Her eyes spit fire. Good. At least maybe she felt something. He sure as hell did.

“Doesn’t it? Last time you judged me for failing you. And maybe I did. I was a kid back then, and scared as hell about how our lives were about to change. When you lost the baby, for a few minutes, I didn’t know what to think or how to feel. And maybe I did feel a few seconds of—I don’t know—it wasn’t relief, it was numbness. Because all the plans we’d made had been shot to hell—twice—and we’d have to start all over again. You were hurting, I was hurting, and we’d have to figure it all out. I didn’t know what to do to make you feel better, so I just shut down and ended up not being there for you when you needed me the most. That was a shitty thing to do, and I regretted it. Unfortunately, you knew me so damn well you picked right up on my reaction, and I’m so sorry for that.”

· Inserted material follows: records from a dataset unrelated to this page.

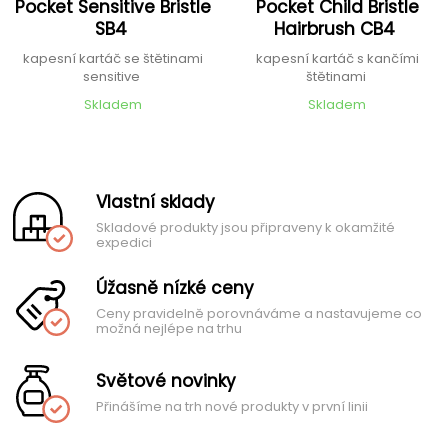
Pocket Sensitive Bristle
Pocket Child Bristle
SB4
Hairbrush CB4
kapesní kartáč se štětinami
kapesní kartáč s kančími
sensitive
štětinami
Skladem
Skladem
Vlastní sklady
Skladové produkty jsou připraveny k okamžité
expedici
Úžasně nízké ceny
Ceny pravidelně porovnáváme a nastavujeme co
možná nejlépe na trhu
Světové novinky
Přinášíme na trh nové produkty v první linii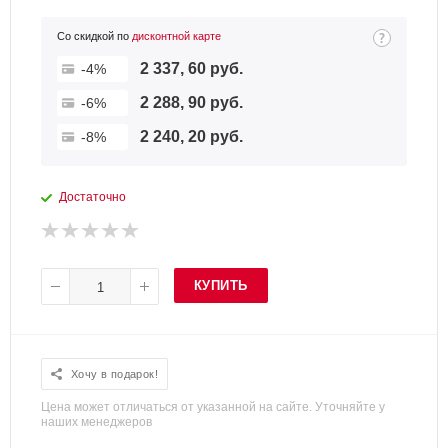
Со скидкой по
дисконтной карте
2 337, 60 руб.
-4%
2 288, 90 руб.
-6%
2 240, 20 руб.
-8%
Достаточно
КУПИТЬ
Хочу в подарок!
Цена может отличаться от указанной на сайте. Уточняйте у
наших менеджеров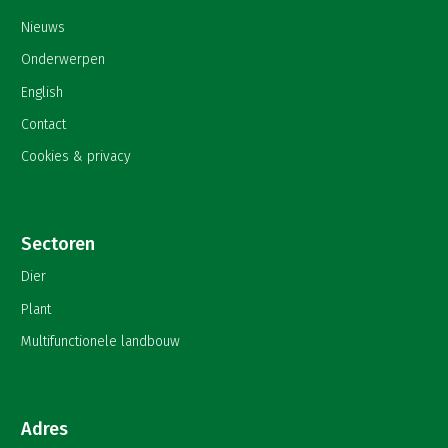
Nieuws
Onderwerpen
English
Contact
Cookies & privacy
Sectoren
Dier
Plant
Multifunctionele landbouw
Adres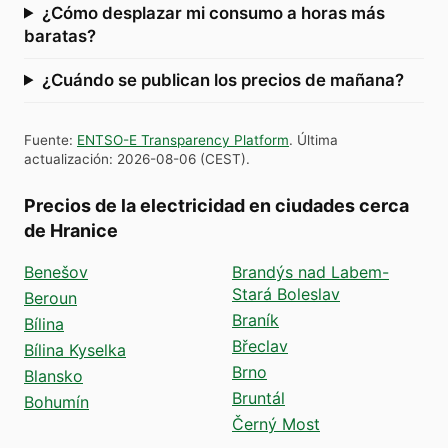
¿Cómo desplazar mi consumo a horas más
baratas?
¿Cuándo se publican los precios de mañana?
Fuente
:
ENTSO-E Transparency Platform
.
Última
actualización
:
2026-08-06
(
CEST
).
Precios de la electricidad en ciudades cerca
de Hranice
Benešov
Brandýs nad Labem-
Stará Boleslav
Beroun
Braník
Bílina
Břeclav
Bílina Kyselka
Brno
Blansko
Bruntál
Bohumín
Černý Most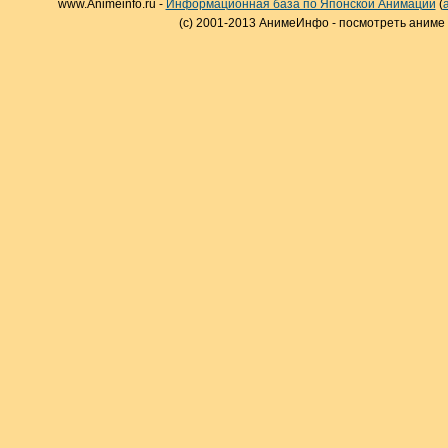
www.Animeinfo.ru -
Информационная база по Японской Анимации
(
(c) 2001-2013 АнимеИнфо - посмотреть аниме 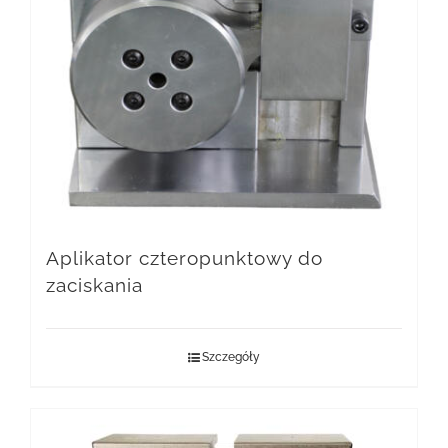
Aplikator czteropunktowy do
zaciskania
Szczegóły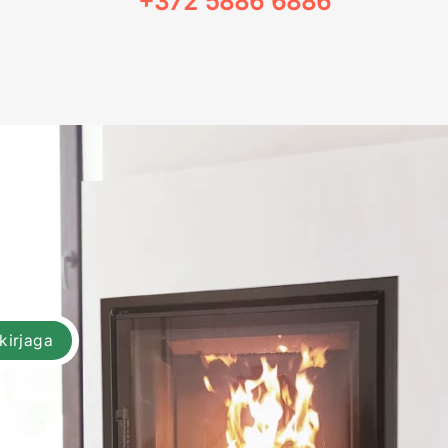
+372 5886 6886
skirjaga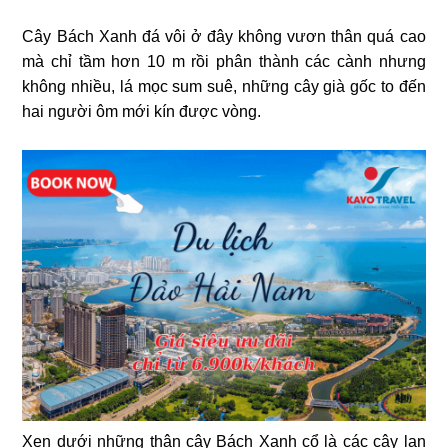
Cây Bách Xanh đá vôi ở đây không vươn thân quá cao
mà chỉ tầm hơn 10 m rồi phân thành các cành nhưng
không nhiều, lá mọc sum suê, những cây già gốc to đến
hai người ôm mới kín được vòng.
Xen dưới những thân cây Bách Xanh cổ là các cây lan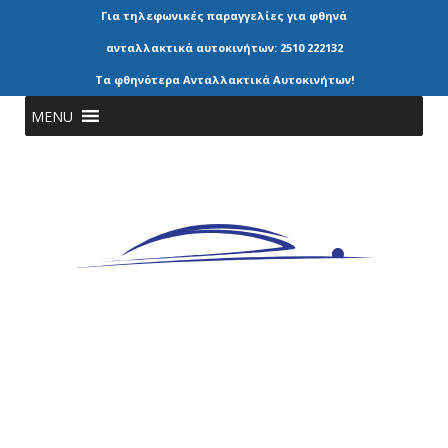
Για τηλεφωνικές παραγγελίες για φθηνά
ανταλλακτικά αυτοκινήτων: 2510 222132
Τα φθηνότερα Ανταλλακτικά Αυτοκινήτων!
MENU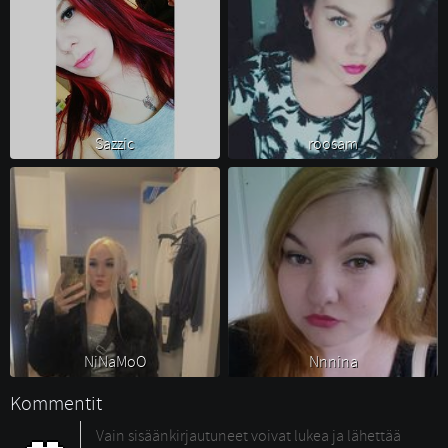
Sazzic 
roosam 
NiNaMoO 
Nnnina 
Kommentit
Vain sisäänkirjautuneet voivat lukea ja lähettää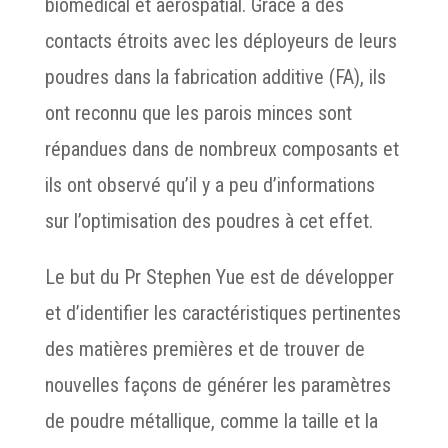
biomédical et aérospatial. Grâce à des
contacts étroits avec les déployeurs de leurs
poudres dans la fabrication additive (FA), ils
ont reconnu que les parois minces sont
répandues dans de nombreux composants et
ils ont observé qu’il y a peu d’informations
sur l’optimisation des poudres à cet effet.
Le but du Pr Stephen Yue est de développer
et d’identifier les caractéristiques pertinentes
des matières premières et de trouver de
nouvelles façons de générer les paramètres
de poudre métallique, comme la taille et la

She just sat there, watching him, but at least this time he was going to get to say how he felt. Before she walked away this time, she’d know.

“You know what? I’m not that kid anymore. But you’ll never give me the chance to be the man I can be for you, to show you the love you deserve, because, to you, I’ll always be the guy who failed you. So as always, you know best, and you’re going to end it for both of us before we get any closer—before I have a chance to hurt you again, right?”

She didn’t answer, and he hated seeing the tears in her eyes. He’d already hurt her once, and he never intended to do it again. Maybe she was right. Maybe they weren’t ever going to be right for each other.

He wanted her to stand up for them. To stand up now and argue with him. He could handle hours of arguments with her, because at least then she’d be present in the relationship. The two of them, fighting for what they both deserved.